BACAAN
Ini merupakan kelemahan dari para musisi Keroncong, yang dalam pikirannya selalu terbersit setiap ‘crong’ itu harus dapat duit. Hal itu tidak salah dan sah-sah saja. Namun, dibanding Group-group yang sudah besar seperti Nidji, Dewa 19, Sheila on 7, Peterpan dan lain sebagainya, setiap kali mereka ‘jrieng’ mereka dapat duit, namun yang harus dilihat bahwa proses dari ‘jrieng’ sampai menjadi dapat duit tersebut, mereka melalui proses yang dinamakan berlatih dan terlebih mempunyai gaya sendiri dalam memainkan musiknya sendiri.

DATA TERSEDIA

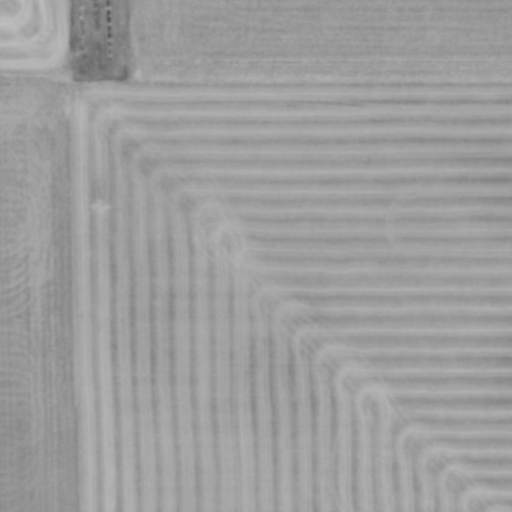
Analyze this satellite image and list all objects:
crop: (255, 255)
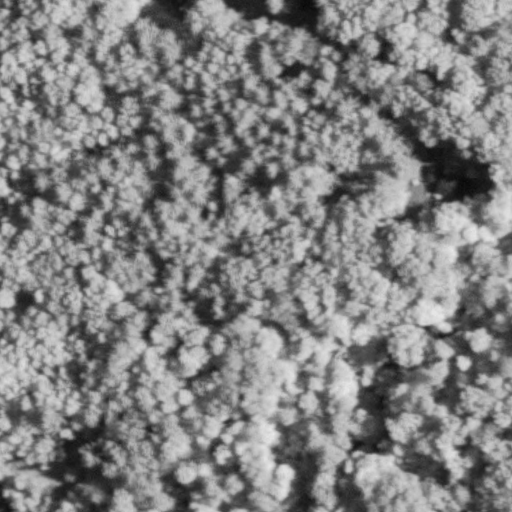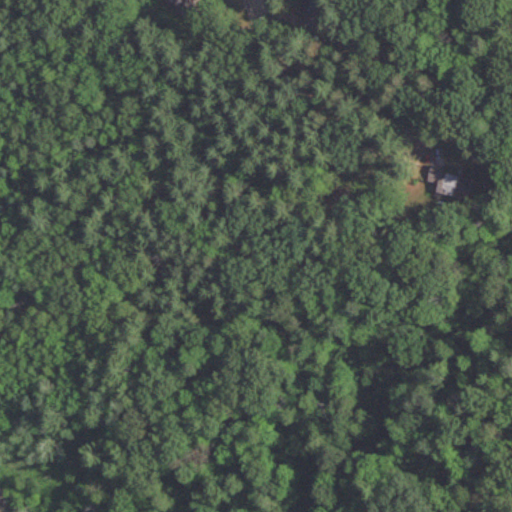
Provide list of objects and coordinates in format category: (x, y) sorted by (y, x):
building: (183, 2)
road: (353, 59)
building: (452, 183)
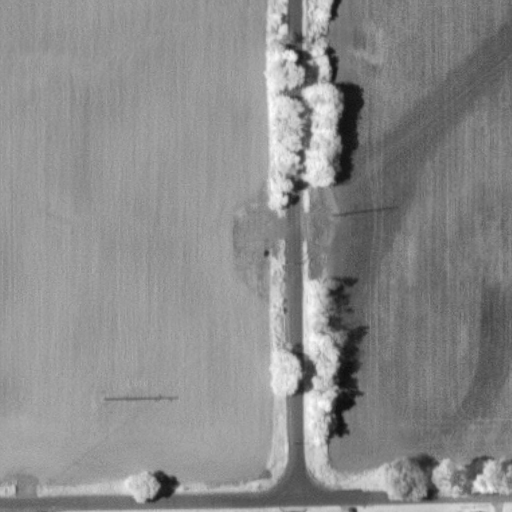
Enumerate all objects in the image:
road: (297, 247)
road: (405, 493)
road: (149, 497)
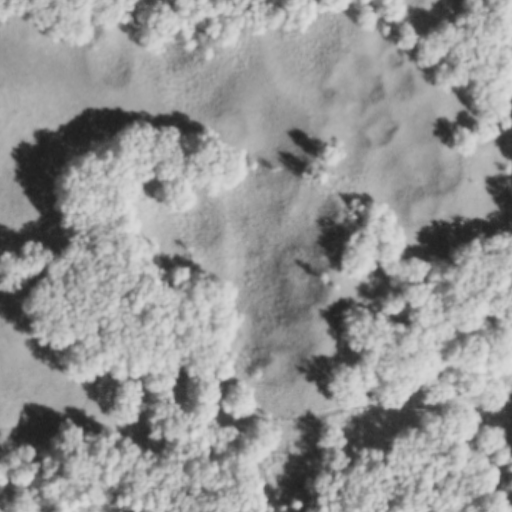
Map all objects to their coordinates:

---

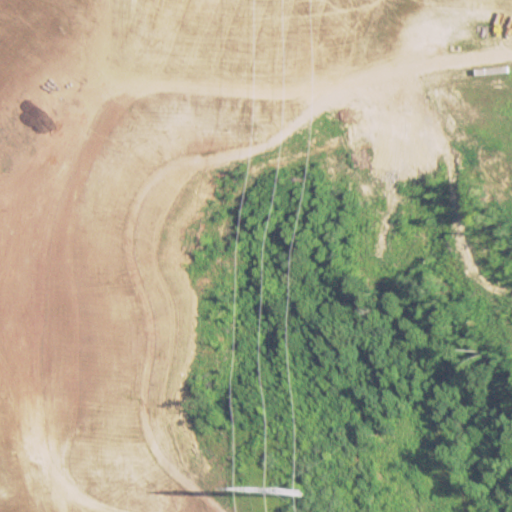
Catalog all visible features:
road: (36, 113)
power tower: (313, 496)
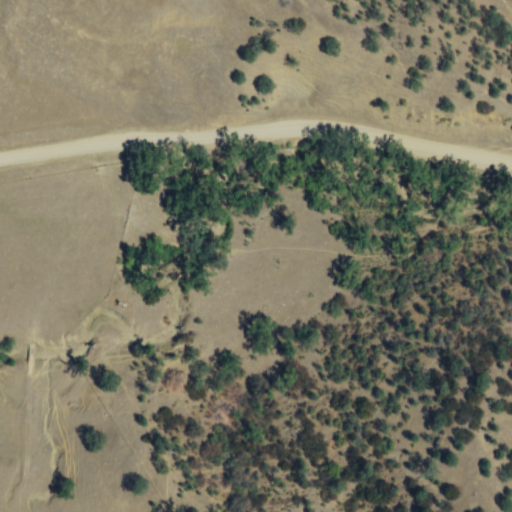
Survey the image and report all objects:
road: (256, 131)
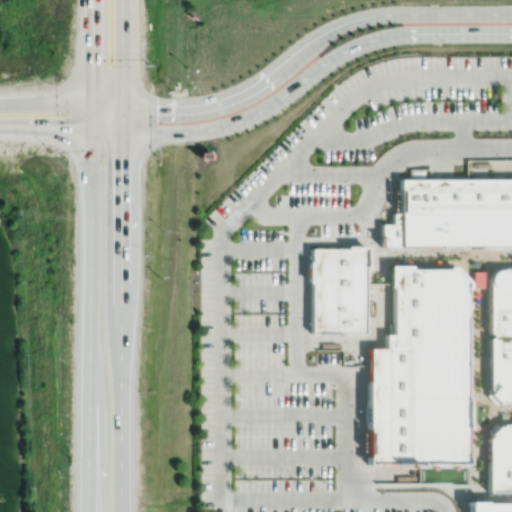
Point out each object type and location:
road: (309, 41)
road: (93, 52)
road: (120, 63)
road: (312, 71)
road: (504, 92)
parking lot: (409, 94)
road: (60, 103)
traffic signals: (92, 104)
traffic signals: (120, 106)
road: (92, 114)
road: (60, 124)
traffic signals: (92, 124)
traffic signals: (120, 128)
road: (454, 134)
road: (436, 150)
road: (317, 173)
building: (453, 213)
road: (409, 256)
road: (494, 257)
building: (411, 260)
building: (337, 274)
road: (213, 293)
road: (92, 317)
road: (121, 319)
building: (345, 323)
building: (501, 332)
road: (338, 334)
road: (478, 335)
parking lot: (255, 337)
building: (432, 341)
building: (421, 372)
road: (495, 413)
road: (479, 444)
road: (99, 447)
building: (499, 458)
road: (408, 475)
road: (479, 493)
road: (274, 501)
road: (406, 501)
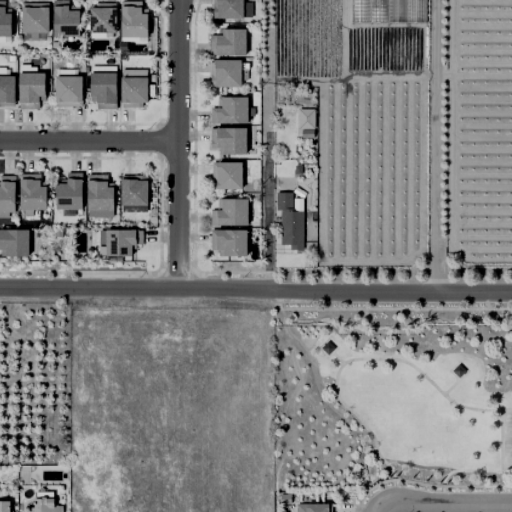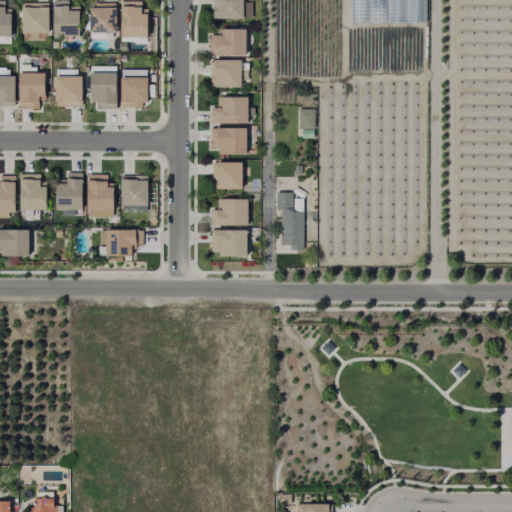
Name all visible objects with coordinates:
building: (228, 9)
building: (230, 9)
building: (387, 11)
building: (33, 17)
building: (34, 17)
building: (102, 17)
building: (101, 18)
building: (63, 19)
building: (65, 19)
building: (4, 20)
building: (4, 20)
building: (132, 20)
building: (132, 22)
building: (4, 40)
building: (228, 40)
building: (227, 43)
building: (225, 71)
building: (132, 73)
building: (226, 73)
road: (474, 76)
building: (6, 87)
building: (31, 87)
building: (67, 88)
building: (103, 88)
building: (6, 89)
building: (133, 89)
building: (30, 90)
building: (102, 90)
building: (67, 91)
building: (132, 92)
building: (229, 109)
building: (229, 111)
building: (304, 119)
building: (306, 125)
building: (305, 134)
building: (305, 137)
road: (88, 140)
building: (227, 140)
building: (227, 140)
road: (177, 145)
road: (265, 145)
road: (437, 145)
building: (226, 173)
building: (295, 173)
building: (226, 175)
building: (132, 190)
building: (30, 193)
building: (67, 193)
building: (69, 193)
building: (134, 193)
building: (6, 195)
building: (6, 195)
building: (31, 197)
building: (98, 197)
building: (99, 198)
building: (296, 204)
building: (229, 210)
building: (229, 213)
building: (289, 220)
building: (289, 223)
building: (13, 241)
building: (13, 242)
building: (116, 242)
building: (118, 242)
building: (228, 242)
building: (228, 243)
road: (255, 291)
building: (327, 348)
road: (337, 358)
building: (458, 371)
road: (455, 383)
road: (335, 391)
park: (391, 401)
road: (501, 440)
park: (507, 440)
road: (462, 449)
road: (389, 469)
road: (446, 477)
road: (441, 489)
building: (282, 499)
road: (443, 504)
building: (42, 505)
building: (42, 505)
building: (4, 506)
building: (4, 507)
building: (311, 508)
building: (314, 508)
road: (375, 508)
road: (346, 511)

PETUNJUK TUGAS
(A) Ringkaslah bacaan tentang musisi keroncong dalam dua kalimat.
(B) Salin kata demi kata bagian bacaan tentang musisi keroncong mulai dari "Ini merupakan kelemahan" sampai "memainkan musiknya sendiri.".

JAWABAN
(A) Musisi keroncong memiliki kelemahan karena selalu berpikir bahwa setiap 'crong' harus menghasilkan uang, meskipun pikiran itu tidak salah dan sah-sah saja. Grup besar seperti Nidji, Dewa 19, Sheila on 7, dan Peterpan juga mendapat uang setiap kali 'jrieng', tetapi mereka lebih dulu melalui proses berlatih dan memiliki gaya sendiri dalam memainkan musiknya.

(B)
Ini merupakan kelemahan dari para musisi Keroncong, yang dalam pikirannya selalu terbersit setiap ‘crong’ itu harus dapat duit. Hal itu tidak salah dan sah-sah saja. Namun, dibanding Group-group yang sudah besar seperti Nidji, Dewa 19, Sheila on 7, Peterpan dan lain sebagainya, setiap kali mereka ‘jrieng’ mereka dapat duit, namun yang harus dilihat bahwa proses dari ‘jrieng’ sampai menjadi dapat duit tersebut, mereka melalui proses yang dinamakan berlatih dan terlebih mempunyai gaya sendiri dalam memainkan musiknya sendiri.